Step 4: Teach small groups while the others work at their stations.

With students working independently at stations, you can meet with small groups of students each day.

In many classrooms, there is a designated word study/phonics time, about twenty-five minutes long. It typically goes:

*Quick whole group lesson or practice (like an alphabet/phonogram drill, reading the word wall, or reviewing the steps to a familiar game at one of the stations)

*One group stays at the carpet, while the teacher sends one partnership at a time off to their stations. Often, teachers use a chart to visually represent where each partnership should go. Each station is about 5 minutes. Notice in the chart below how the kids will rotate to three different stations. The teacher station, of course, can stretch longer than the other stations if needed!

Once kids are settled at their stations, you can work with a small group. One common way that a small group might go is straight out of Words Their Way (Donald Bear, et al.).

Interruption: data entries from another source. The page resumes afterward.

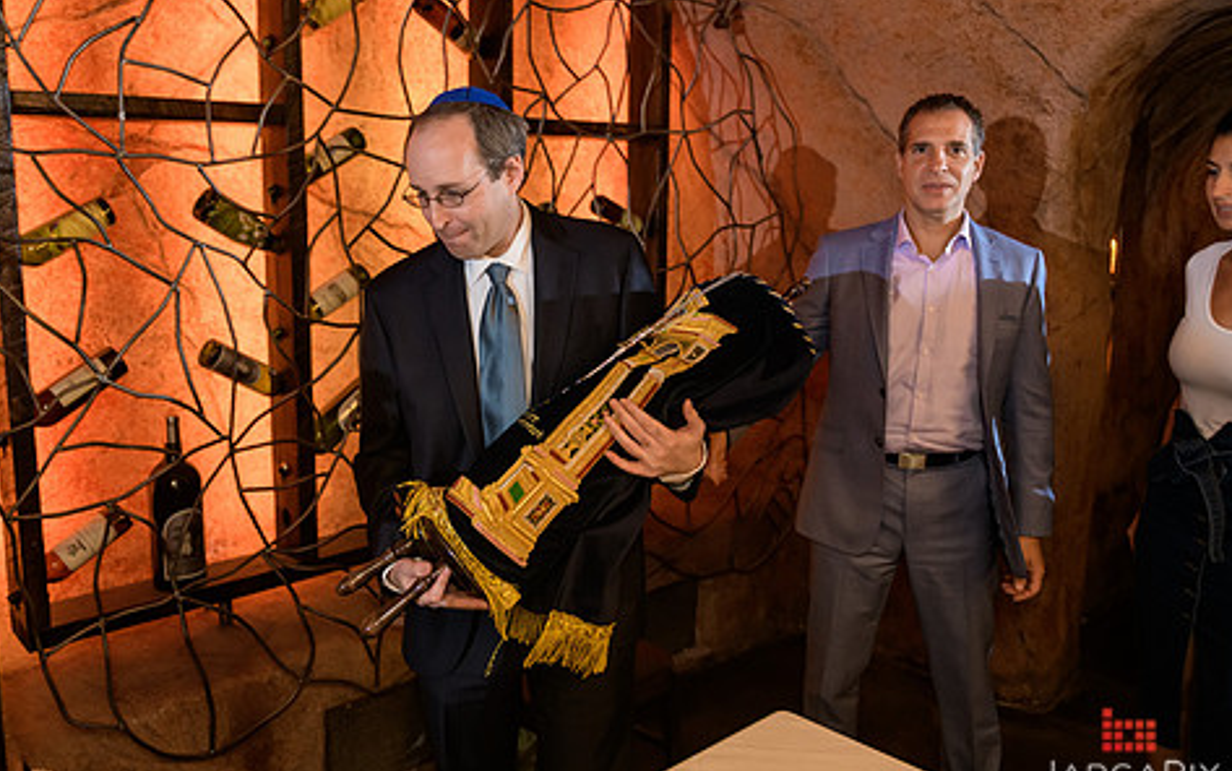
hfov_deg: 62.6
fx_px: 1008
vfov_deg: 41.8
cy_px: 340
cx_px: 531
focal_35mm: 30
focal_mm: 24
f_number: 3.2
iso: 1600
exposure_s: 1/100
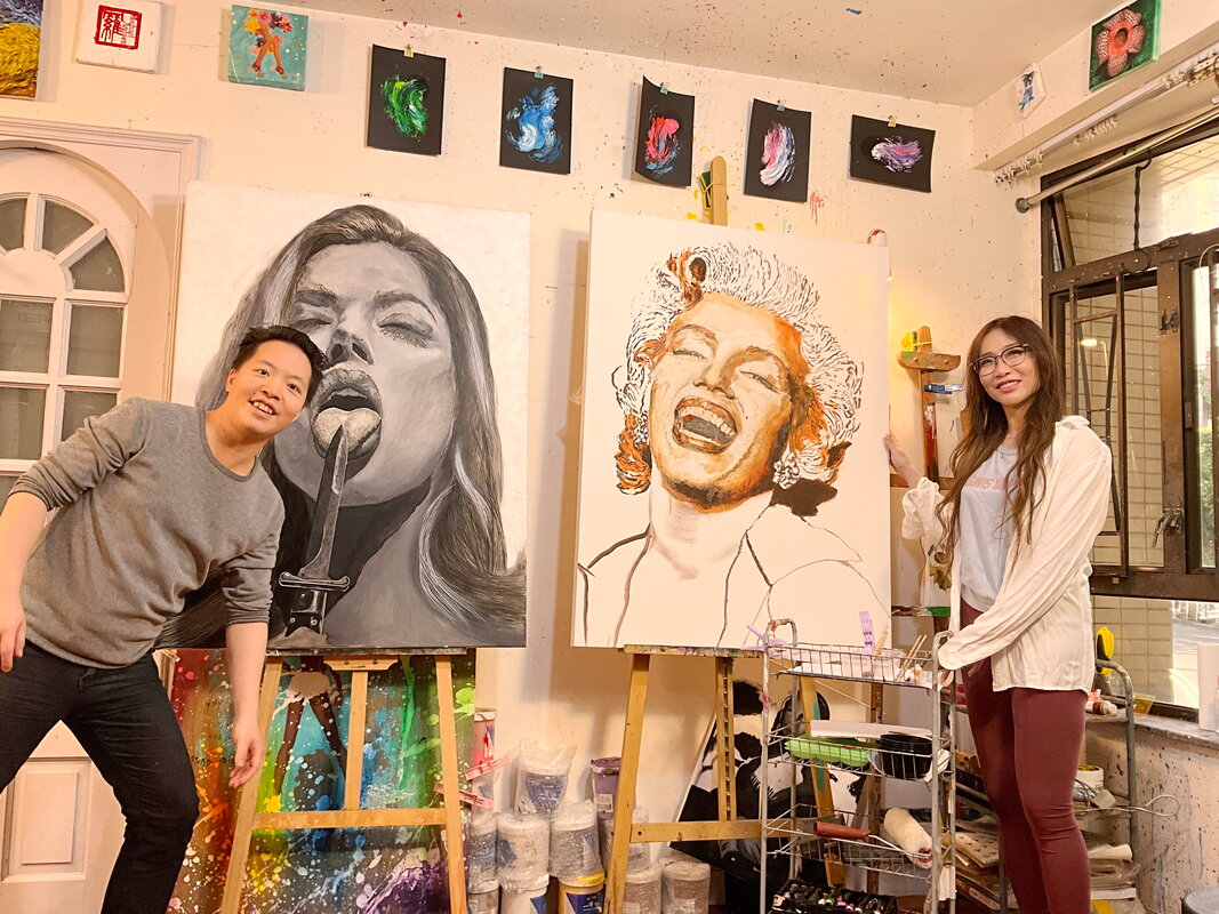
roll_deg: -1.5
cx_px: 610
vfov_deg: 48.2
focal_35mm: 29
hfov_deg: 61.7
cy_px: 457
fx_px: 1021
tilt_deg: +5.6
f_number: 1.8
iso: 40
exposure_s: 1/100
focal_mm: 3
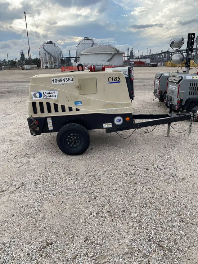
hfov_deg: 53.1
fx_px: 198
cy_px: 132
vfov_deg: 67.3
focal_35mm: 26
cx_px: 99
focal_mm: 4.25
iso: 32
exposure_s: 1/1007
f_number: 1.8
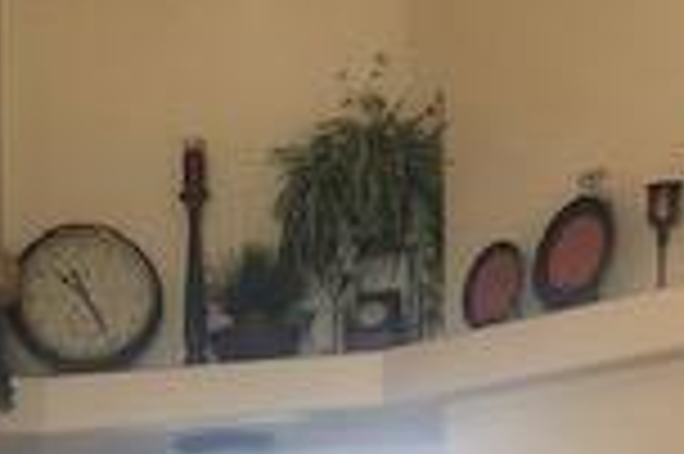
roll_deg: +2.2
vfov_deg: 10.1
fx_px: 2334
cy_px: 966
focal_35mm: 123
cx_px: -266
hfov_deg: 15.6
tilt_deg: -4.6
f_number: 1.8
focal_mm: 4
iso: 25
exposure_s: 1/30
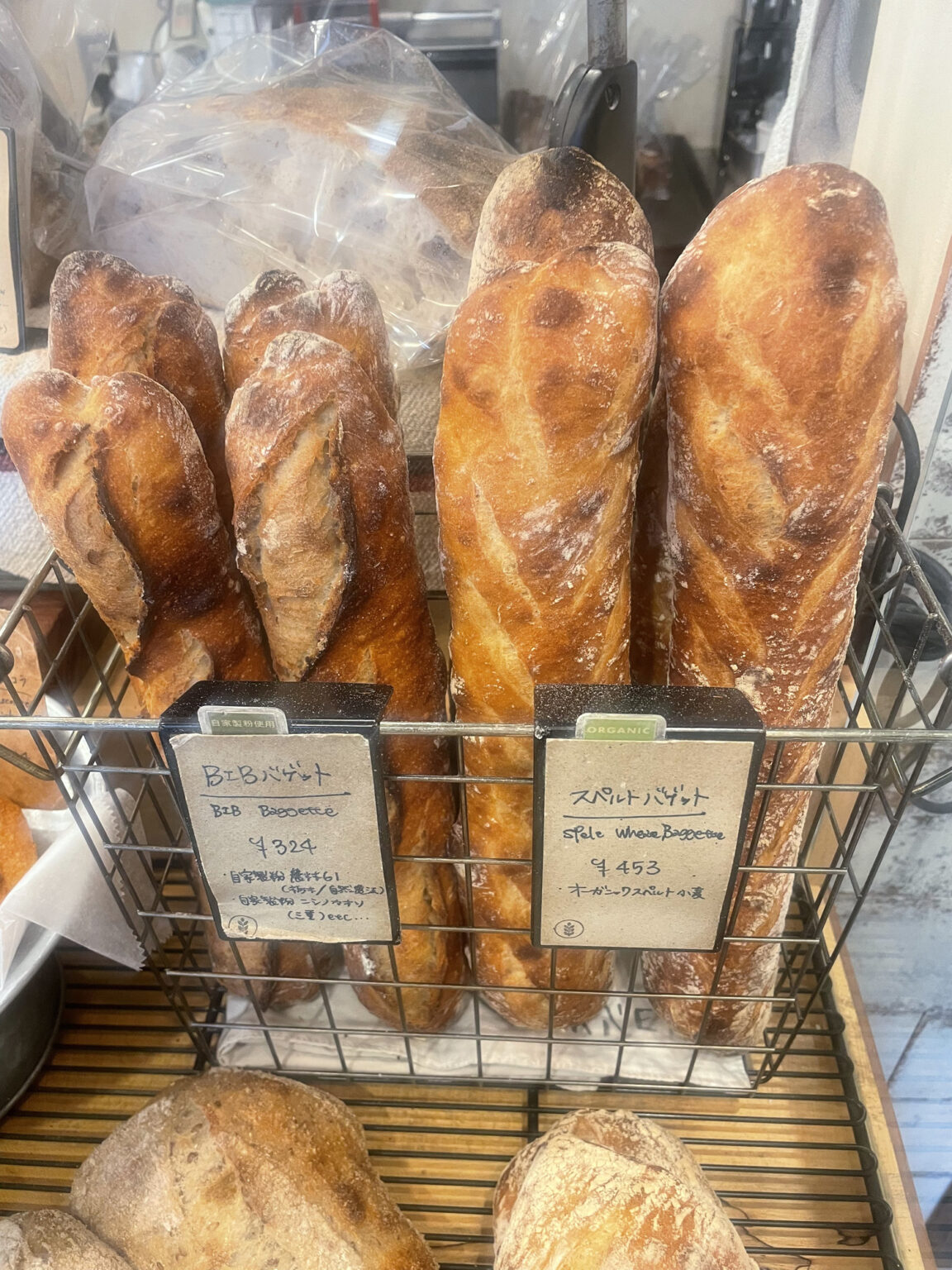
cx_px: 476
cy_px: 635
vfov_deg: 67.3
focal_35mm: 26
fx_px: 953
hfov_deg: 53.1
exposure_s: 1/50
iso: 125
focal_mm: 4.2
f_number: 1.6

I introduce the words in a new sort by reading and talking about each word, perhaps inviting the kids to use newer vocabulary in a sentence, or adding a small picture clue.

Next, I invite the kids to do an open sort. That simply means “sort in any way you can.” This allows me to to observe and assess the kids in the group to see what features they notice first, and how they think and talk about words. I can coach them to use content vocabulary like “beginning sound,” “ending sound,” “vowel,” “consonant,” or “syllable.”

Last, if the kids haven’t already figured it out, I model sorting the words using the feature or phonogram I planned to teach that day. I think aloud and read each word as I model, inviting the kids to join me, taking turns deciding where to place each word. Then we talk about the pattern, generalization, or “rule” and if kids are older, I ask them to write it down in their word study notebooks. For example “Single syllable words that end in f, l, s, or z are short vowel words. Double the last consonant in FLSZ words.”

Then each partner gets a copy of the sort in a zip-lock baggie with their names on it, to keep at the sorting station for when it’s their turn to be at that station.

When my timer goes off (usually after five to seven minutes or so), the kids rotate to a new station, and I either spend a little extra time with my small group, circulate the room to coach kids at stations, or pull a second small group.

I like to have independent reading as the final “station” so that we can transition right into reading workshop after word study, or as a way to simply sneak in some extra reading time.

There are endless resources you can look to for teaching foundational skills to small groups – professional books, websites, conferences, and courses you can take. Be wary of what you find on the internet — be sure you aren’t paying for or downloading materials that are infringing on copyright rules. Copyright infringement of educational resources is an unfortunate trend, particularly with word study materials because they are easily copied. Be sure the activities you select are based on sound research, are engaging, and can be made multilevel to meet kids needs.

You really can teach your kids “new tricks” at this time of the year! And, it’s a wonderful time to try something new that you might want to start right from the beginning of the year next year. Try it now, with kids you know well, who know you really well, in a classroom where you’ve already built a calm, supportive environment. What better way to learn a new routine?